La autora quien nos proporciona, a través de uno de sus versos, la clave de lectura para Los nombres del padre: un recorrido tembloroso, pero exacto.

Está escrito en los Evangelios que María, la de Magdala, fue testigo de la crucifixión de un hombre. Veló el cuerpo del muerto y luego, presenció su resurrección. El resurrecto le dijo: "No me toques, porque aún no he subido a mi Padre, pero cuenta que me has visto".

Dar testimonio de estos hechos hizo que la Magdalena, en los diferentes libros, de acuerdo a la versión de cada evangelista, fuera calificada alternativamente como prostituta, adúltera apedreada por la muchedumbre o compañera de Jesús de Nazareth.

Tuvo el dudoso privilegio de ser destacada como la única mujer entre los apóstoles. Estos hechos, por cierto improbables, conforman lo que podría denominarse como arquetipo. La historia de la humanidad suele repetir los libretos de sus mejores personajes, con sutiles diferencias.

Los nombres del padre, el nuevo libro de la poeta María Magdalena, es un texto desgarrado, pero a la vez festivo y musical. De estructura tripartita, podemos decir, no obstante, que constituye un continuo. Estamos ante un único poema, como una pieza musical sujeta a variaciones.

El primer movimiento nos enfrenta a un recorrido circular donde la autora intenta trazar una línea de fuga: "me escapo /de las ciudades ajenas (...) donde alguna vez prometimos / derrumbarlo todo y sólo persistió / el silencio (...)".

La segunda parte lleva la marca de la pérdida y el sacrificio, pero también de la denuncia: "¿Fueron mis hijos en algún lugar / en algún cuerpo?", interroga la poeta, como si la pregunta por el padre hallara su contraparte en la pregunta por el hijo. Confluencia de imágenes: ¿qué es un padre?, preguntamos mientras nos despedimos.

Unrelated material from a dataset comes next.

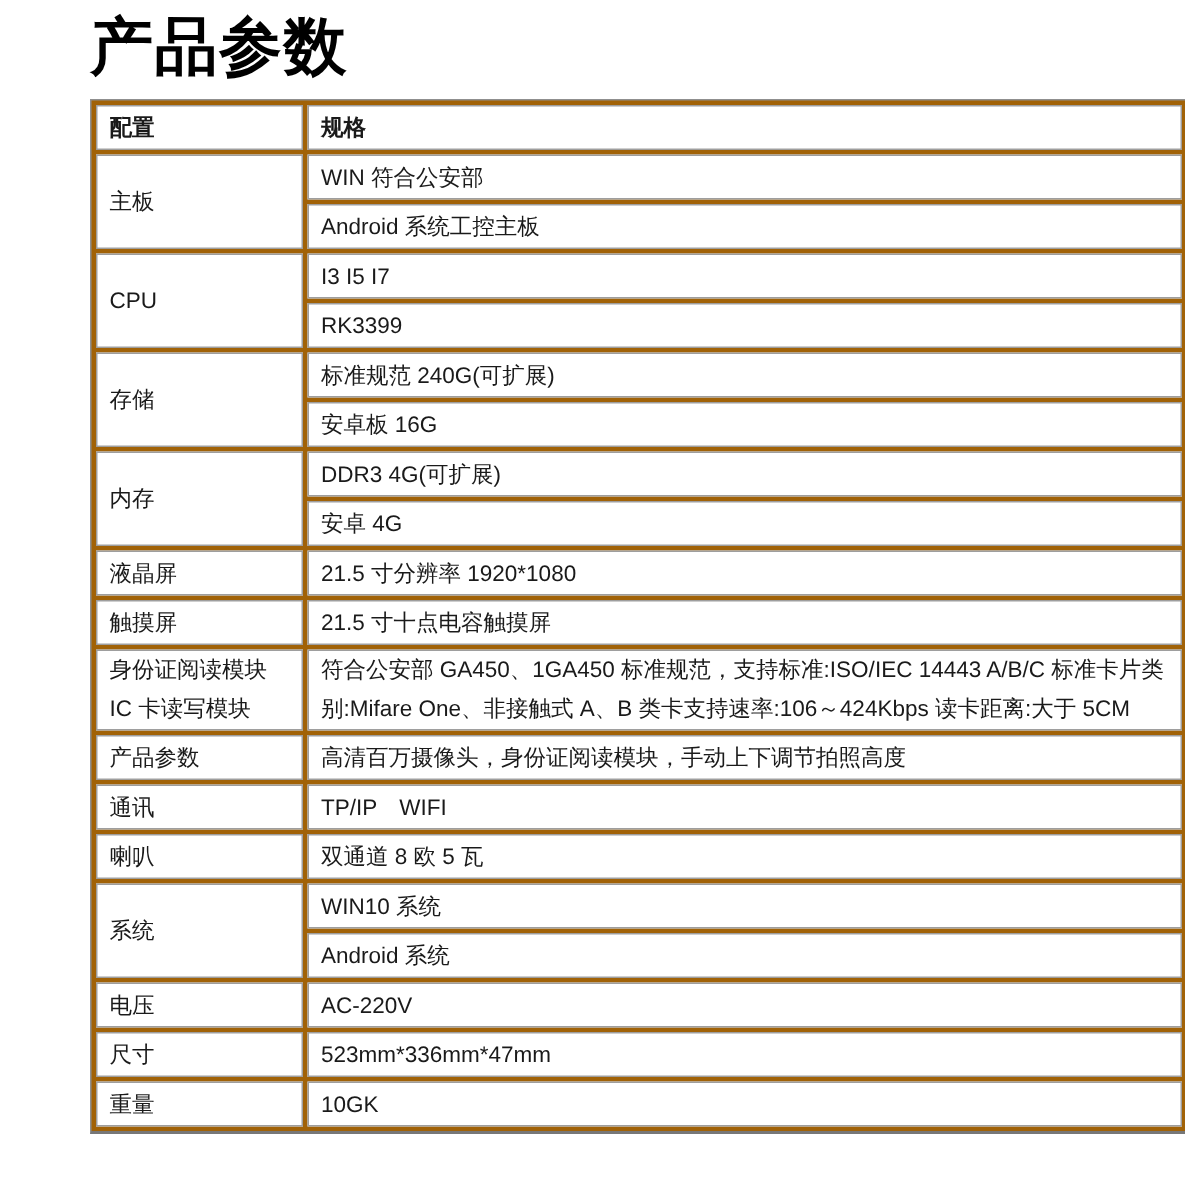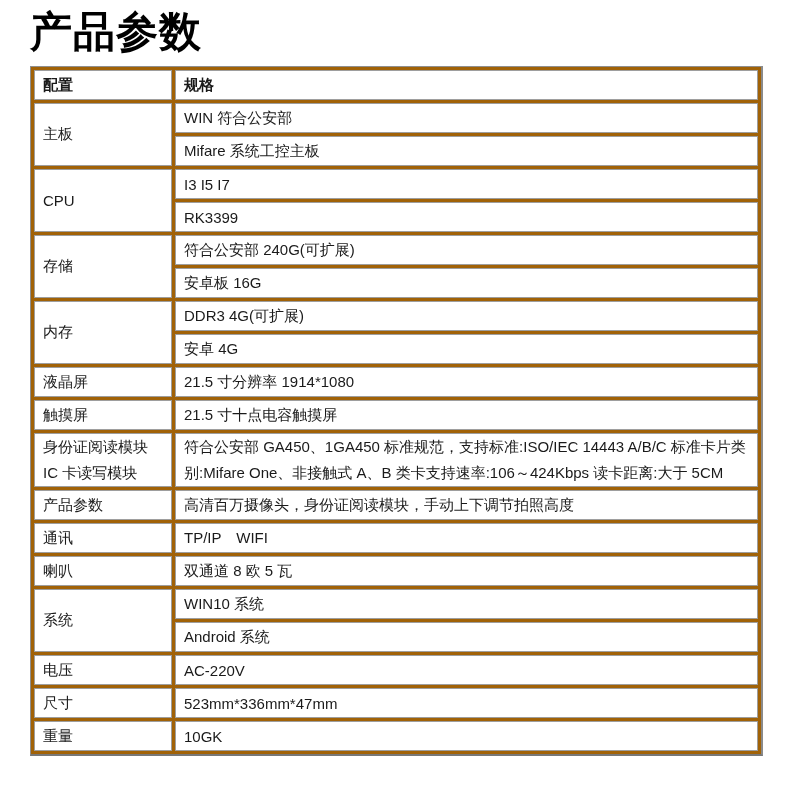"产品参数" .page { margin-left: none -> 30px }
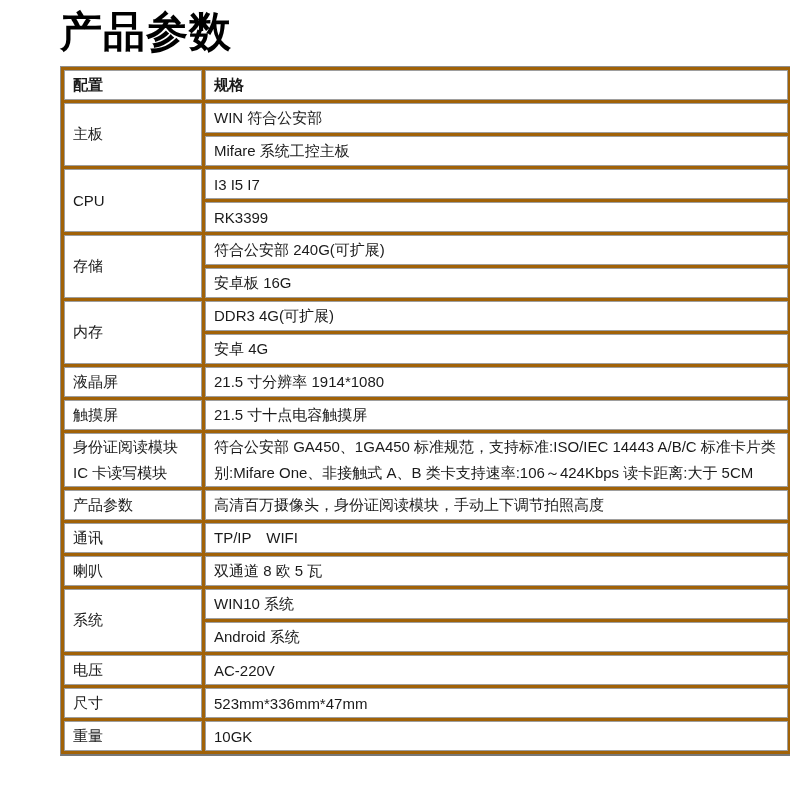"Mifare 系统工控主板" td { text: Mifare -> Android }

Los poemas denuncian los poderes que operan sobre el cuerpo de la mujer. El movimiento, más allá de esas estructuras, lo hallamos en la tercera parte, donde la consumación del sacrificio permite la celebración. Indagar a la ley para bailar en torno a ella. El final es coral, como un clímax o un cenit.
Nos preguntamos entonces: ¿qué cuerpos veló la poeta?, ¿en cuántas vigilias?, ¿qué testimonios debió dar y a qué precio hasta alumbrar su palabra? "Me voy desvestida, nunca desnuda", escribe María, porque cualquier verdad o ficción debe conservar un velo, ese que la poesía descorre o desoculta para darle a la palabra un nuevo poder.

Es la autora quien nos proporciona, a través de uno de sus versos, la clave de lectura para Los nombres del padre: un recorrido tembloroso, pero exacto.